SUPPLIED TEXT:
★ ★ ★

Pollenia rudis, the common cluster fly, is a species of fly in the family Polleniidae. Pollenia rudis is also known as the attic fly, the loft fly, pollenie du lombric [French], and the buckwheat fly. During the autumn and winter months, Pollenia rudis can be found overwintering inside attics or lofts. This sluggish species can be found “clustering” near the interior windows of a warm structure.

This species is widely distributed throughout the United States, Canada, and Europe and is considered a pest species in structures. P. rudis can be found wherever their host earthworm, the Allolobophora genera (also known by the genus name: Aporrectodea), occurs. These earthworms are typically located in well-drained, silt-loam soil with grass cover. During the summer, P. rudis can be found in fields and open areas. It is only when there is a sudden drop in temperature that the cluster fly shifts to the interior of structures, holes in trees, loose bark, or other crevices and cavities.

★ ★ ★

STUDY MATERIAL:
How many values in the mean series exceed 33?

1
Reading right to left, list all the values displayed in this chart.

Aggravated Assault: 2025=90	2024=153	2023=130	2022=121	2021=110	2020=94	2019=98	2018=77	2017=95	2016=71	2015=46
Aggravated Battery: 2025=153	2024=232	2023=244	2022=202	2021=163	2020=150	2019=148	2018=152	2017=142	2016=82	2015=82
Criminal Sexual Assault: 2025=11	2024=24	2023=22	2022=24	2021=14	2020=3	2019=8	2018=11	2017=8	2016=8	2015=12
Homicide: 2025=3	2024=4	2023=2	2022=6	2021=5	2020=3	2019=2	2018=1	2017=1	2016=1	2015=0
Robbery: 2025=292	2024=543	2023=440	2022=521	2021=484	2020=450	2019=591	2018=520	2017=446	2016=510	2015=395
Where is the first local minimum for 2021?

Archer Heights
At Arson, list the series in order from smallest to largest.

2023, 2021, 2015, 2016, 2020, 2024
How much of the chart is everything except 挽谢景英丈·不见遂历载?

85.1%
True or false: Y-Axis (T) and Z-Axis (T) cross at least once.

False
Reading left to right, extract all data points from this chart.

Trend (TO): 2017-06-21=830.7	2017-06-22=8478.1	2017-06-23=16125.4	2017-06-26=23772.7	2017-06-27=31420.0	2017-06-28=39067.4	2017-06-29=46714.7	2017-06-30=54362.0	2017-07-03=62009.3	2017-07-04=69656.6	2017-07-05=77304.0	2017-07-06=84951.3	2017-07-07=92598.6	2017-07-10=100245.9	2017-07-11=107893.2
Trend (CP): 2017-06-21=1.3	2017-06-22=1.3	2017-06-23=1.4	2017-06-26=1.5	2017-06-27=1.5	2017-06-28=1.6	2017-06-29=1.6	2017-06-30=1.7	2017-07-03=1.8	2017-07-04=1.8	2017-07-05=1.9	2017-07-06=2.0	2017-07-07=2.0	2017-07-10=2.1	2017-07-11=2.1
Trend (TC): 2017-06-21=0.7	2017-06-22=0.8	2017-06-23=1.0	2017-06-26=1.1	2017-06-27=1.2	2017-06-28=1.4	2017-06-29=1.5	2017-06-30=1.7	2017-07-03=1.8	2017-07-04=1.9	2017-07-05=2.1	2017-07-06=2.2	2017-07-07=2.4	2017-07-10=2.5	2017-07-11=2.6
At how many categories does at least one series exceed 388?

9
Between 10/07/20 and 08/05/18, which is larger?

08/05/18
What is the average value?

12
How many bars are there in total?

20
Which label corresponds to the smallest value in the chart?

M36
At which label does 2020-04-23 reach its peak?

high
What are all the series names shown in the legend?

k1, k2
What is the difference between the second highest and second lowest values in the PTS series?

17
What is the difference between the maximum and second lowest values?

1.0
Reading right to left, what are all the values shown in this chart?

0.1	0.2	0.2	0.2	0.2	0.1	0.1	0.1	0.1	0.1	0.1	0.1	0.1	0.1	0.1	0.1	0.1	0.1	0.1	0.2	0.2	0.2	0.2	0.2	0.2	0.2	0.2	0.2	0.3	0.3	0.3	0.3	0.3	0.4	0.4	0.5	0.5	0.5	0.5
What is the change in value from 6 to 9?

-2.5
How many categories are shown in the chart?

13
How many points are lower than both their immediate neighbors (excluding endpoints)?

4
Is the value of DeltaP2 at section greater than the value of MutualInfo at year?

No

★ ★ ★

WORK ITEM:
Copy out the stretch of the cluster fly passage from "This species is" through "crevices and cavities.", word for word.

RESULT OF THIS EXERCISE:
This species is widely distributed throughout the United States, Canada, and Europe and is considered a pest species in structures. P. rudis can be found wherever their host earthworm, the Allolobophora genera (also known by the genus name: Aporrectodea), occurs. These earthworms are typically located in well-drained, silt-loam soil with grass cover. During the summer, P. rudis can be found in fields and open areas. It is only when there is a sudden drop in temperature that the cluster fly shifts to the interior of structures, holes in trees, loose bark, or other crevices and cavities.